I pensionati maschi che appartengono al quintile di reddito più alto hanno una speranza di vita a 67 anni di circa 2,6 anni superiore rispetto ai pensionati che appartengono al primo quintile di reddito, quello più basso. Per le femmine, i divari sono minori, ma comunque significativi e quello tra l’ultimo e il primo quintile è di 1,7 anni.
Per gli uomini, spiega il rapporto Inps, il gruppo più longevo risulta essere quello dei pensionati delle gestioni InpdaI, Volo e Telefonici che hanno un’aspettativa di vita di due anni superiore a quella dei lavoratori dipendenti (Fpld). Per le donne l’aspettativa di vita più lunga è quella delle pensionate liquidate in regime di totalizzazione e cumulo. C’è da dire, comunque, che esiste notevole eterogeneità nella speranza di vita non solo fra gestioni, ma anche all’interno di una stessa gestione che ricomprende lavoratori che svolgono attività e operano in settori spesso molto diversi (si pensi per esempio all’insieme dei contribuenti al Fpld). Le differenze tra primo e ultimo quintile sono significative e maggiori per i maschi rispetto alle femmine. È interessante notare come nel divario tra primo e ultimo quintile non vi siano grandi differenze tra gestioni per cui il divario è di 2,6-2,7 anni per i maschi, qualunque sia la gestione, e di 1,7-1,8 anni per le femmine, così come nell’ambito di ciascun quintile restano le differenze tra gestioni.

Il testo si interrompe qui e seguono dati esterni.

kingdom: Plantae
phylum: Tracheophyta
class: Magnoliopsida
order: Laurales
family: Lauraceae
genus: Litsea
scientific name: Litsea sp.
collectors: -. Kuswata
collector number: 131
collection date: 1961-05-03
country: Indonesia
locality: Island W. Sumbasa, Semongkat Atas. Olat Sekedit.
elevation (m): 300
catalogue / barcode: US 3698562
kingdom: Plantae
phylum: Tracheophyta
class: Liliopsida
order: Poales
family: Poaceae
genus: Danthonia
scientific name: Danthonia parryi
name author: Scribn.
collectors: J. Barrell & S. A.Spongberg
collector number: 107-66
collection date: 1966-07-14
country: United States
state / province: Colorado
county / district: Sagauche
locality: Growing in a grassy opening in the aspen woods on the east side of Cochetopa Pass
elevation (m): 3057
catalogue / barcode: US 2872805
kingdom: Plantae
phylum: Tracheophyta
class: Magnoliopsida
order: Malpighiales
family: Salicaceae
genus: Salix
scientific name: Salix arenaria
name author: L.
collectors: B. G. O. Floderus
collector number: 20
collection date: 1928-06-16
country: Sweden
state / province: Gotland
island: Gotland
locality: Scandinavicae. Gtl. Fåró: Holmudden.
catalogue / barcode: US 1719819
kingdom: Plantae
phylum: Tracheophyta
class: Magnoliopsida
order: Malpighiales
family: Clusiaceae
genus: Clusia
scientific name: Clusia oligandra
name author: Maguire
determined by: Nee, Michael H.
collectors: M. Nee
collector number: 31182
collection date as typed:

Ne consegue, quindi, che un pensionato InpdaI (Fondo speciale dirigenti) del quintile più alto ha una speranza di vita di quasi cinque anni superiore a quella di un pensionato Fpld (che comprende impiegati e operai) del primo quintile, differenza di cui non si tiene conto nella determinazione della prestazione pensionistica. Secondo l'Inps l’utilizzo di un coefficiente di trasformazione unico per il calcolo della pensione risulta fortemente penalizzante per i soggetti meno abbienti il cui montante contributivo viene trasformato in una pensione più bassa di quella che otterrebbero se si tenesse conto della loro effettiva speranza di vita. Viceversa, i più abbienti ottengono pensioni più elevate di quelle che risulterebbero da tassi che tengono conto della effettiva durata media della loro vita.